**Estratto del documento**
Per full stack architecture si intende l’architettura scelta per realizzare un sistema informativo, generalmente di grandi dimensioni, dal database all’interfaccia utente.

Un’architettura software può essere definita di successo se ogni sua singola parte raggiunge efficacemente gli obiettivi per cui è stata pensata. L’efficacia del raggiungimento degli obietti è data dal giusto equilibrio tra prestazioni, flessibilità, possibilità evolutive, manutenibilità e costi realizzativi.

Ingegnerizzare un sistema informativo significa analizzare bene il dominio applicativo cui sarà dedicato e attuare molte scelte sulle tecnologie da utilizzare. Di particolare importanza saranno anche le scelte inerenti le modalità di lavoro del gruppo di progetto. Individuare interdipendenze e scadenze che non rallentino il lavoro dei sotto gruppi.

Devono essere evitate scelte dettate dalle mode correnti; non sempre le scelte largamente condivise rimangono tali. La moda dovrebbe infatti solamente suggerire alcune idee; si devono poi valutare con grande attenzione tutte le soluzioni ipotizzate per evitare di correre ai ripari solo successivamente.

Un progetto di successo passa anche dall’individuazione del fabbisogno formativo del personale: non sempre la scelta migliore è cercare un “esperto di…“. Spesso la soluzione migliore è formare il personale su nuove tecnologie; tale approccio presenta il duplice vantaggio di rafforzare la motivazione delle risorse e mantenere il loro know-how sempre aggiornato per necessità e non per scelta.

**Istruzione a**
Sposta di 55 ogni coordinata presente nelle risposte dei record, dalla riga che contiene "pose: elev=75.5 azim=336.9" fino alla riga che contiene "Dot at: (281, 380)" inclusa. Riscrivi tutte quelle righe, anche quelle che non sono risposte.

**Record del compito**

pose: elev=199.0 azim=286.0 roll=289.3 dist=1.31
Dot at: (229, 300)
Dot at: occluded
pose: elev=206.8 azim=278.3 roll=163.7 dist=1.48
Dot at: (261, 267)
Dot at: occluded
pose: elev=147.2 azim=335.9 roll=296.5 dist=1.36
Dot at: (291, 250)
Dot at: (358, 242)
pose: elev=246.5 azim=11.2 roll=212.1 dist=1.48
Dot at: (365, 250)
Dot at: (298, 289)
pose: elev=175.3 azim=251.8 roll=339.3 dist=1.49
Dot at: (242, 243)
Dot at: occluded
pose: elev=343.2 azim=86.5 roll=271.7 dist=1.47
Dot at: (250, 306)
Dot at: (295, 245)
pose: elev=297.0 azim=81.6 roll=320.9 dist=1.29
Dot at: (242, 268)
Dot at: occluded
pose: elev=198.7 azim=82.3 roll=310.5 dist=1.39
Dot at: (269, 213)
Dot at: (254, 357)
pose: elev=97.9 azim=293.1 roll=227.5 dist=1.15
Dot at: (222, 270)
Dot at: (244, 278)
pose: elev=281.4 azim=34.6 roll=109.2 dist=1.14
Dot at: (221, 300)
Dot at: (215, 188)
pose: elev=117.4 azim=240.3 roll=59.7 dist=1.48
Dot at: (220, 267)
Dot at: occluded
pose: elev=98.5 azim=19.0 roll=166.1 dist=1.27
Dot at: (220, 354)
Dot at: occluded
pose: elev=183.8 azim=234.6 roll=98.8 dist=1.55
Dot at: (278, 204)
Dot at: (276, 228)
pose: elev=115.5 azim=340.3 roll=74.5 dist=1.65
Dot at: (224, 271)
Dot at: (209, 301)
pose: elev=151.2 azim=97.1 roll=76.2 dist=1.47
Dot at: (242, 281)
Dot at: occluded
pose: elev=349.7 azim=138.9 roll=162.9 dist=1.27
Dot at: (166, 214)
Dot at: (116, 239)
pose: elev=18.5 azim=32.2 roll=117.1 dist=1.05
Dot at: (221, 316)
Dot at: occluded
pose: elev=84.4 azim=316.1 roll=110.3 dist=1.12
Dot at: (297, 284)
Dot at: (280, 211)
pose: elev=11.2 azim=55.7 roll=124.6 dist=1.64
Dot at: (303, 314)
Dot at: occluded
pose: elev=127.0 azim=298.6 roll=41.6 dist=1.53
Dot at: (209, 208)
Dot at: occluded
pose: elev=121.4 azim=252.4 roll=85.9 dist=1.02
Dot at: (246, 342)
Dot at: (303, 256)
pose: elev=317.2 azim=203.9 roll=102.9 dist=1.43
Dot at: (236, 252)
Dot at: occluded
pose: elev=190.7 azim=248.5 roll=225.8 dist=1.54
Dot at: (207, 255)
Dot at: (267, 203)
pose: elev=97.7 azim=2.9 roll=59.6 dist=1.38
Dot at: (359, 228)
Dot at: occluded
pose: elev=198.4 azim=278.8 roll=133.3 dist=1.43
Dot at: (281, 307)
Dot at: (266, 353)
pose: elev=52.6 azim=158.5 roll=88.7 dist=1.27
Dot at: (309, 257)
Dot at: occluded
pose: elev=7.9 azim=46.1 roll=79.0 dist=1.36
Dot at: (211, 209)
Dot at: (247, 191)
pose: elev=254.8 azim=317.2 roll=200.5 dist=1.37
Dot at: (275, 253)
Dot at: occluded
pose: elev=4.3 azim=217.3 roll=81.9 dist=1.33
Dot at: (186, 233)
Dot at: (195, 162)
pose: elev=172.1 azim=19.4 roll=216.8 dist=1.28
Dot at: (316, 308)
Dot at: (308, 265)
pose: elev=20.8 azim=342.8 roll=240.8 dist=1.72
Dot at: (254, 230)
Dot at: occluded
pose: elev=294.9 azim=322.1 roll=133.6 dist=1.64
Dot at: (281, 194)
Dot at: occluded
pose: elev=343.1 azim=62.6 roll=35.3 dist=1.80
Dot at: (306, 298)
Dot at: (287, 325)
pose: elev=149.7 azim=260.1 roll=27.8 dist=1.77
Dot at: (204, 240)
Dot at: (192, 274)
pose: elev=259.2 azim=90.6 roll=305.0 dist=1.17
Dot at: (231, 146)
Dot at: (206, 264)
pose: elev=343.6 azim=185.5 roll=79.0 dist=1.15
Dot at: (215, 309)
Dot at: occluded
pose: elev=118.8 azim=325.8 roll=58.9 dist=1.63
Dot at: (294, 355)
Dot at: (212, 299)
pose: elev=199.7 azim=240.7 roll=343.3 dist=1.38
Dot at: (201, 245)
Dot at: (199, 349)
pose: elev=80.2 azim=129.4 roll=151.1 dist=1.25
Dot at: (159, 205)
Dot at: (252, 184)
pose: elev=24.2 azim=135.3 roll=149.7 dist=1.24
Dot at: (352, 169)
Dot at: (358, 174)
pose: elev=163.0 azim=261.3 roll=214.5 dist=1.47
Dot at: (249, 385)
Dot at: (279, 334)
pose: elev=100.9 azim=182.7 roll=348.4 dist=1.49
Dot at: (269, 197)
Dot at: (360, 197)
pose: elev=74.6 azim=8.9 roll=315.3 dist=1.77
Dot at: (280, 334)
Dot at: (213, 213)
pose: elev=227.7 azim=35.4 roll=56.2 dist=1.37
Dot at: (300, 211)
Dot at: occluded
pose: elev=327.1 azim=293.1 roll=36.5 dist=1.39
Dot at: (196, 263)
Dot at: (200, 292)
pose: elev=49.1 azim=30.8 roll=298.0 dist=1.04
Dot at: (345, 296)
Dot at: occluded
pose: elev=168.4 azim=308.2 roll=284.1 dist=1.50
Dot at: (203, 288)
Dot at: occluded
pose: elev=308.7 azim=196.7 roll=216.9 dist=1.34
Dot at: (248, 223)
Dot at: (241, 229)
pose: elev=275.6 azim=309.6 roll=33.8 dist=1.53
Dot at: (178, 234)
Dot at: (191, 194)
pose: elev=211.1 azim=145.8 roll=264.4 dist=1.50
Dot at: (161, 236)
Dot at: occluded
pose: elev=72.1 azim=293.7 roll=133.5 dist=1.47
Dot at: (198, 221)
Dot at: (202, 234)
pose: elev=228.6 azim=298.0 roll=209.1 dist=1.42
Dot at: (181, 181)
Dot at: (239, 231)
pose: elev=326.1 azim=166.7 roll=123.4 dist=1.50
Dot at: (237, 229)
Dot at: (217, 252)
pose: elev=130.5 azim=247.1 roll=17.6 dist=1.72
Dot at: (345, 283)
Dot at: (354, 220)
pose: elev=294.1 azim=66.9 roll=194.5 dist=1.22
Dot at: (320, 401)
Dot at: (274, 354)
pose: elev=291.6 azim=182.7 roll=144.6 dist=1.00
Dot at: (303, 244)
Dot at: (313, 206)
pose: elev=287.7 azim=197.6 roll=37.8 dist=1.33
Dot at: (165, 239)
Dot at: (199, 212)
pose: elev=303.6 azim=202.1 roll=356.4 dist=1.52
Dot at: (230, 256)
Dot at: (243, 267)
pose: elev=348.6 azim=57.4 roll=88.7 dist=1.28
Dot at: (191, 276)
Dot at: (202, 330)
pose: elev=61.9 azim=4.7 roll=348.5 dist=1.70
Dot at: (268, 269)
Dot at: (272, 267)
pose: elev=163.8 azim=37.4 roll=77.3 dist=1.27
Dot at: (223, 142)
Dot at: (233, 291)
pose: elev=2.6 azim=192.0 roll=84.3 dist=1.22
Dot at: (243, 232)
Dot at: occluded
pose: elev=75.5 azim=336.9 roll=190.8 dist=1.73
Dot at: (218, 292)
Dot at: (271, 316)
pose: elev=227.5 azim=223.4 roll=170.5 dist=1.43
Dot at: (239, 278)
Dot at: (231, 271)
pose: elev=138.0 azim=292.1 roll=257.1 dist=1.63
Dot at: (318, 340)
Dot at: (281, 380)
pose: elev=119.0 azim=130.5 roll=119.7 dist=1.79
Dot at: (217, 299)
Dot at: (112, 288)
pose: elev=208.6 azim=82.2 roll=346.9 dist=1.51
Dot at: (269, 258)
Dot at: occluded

**Istruzione b**
Riporta parola per parola il testo sull'architettura full stack da "Per full stack" fino a "dei sotto gruppi." compreso.

**Risposta a**
pose: elev=75.5 azim=336.9 roll=190.8 dist=1.73
Dot at: (218, 292)
Dot at: (326, 371)
pose: elev=227.5 azim=223.4 roll=170.5 dist=1.43
Dot at: (239, 278)
Dot at: (286, 326)
pose: elev=138.0 azim=292.1 roll=257.1 dist=1.63
Dot at: (318, 340)
Dot at: (336, 435)

**Risposta b**
Per full stack architecture si intende l’architettura scelta per realizzare un sistema informativo, generalmente di grandi dimensioni, dal database all’interfaccia utente.

Un’architettura software può essere definita di successo se ogni sua singola parte raggiunge efficacemente gli obiettivi per cui è stata pensata. L’efficacia del raggiungimento degli obietti è data dal giusto equilibrio tra prestazioni, flessibilità, possibilità evolutive, manutenibilità e costi realizzativi.

Ingegnerizzare un sistema informativo significa analizzare bene il dominio applicativo cui sarà dedicato e attuare molte scelte sulle tecnologie da utilizzare. Di particolare importanza saranno anche le scelte inerenti le modalità di lavoro del gruppo di progetto. Individuare interdipendenze e scadenze che non rallentino il lavoro dei sotto gruppi.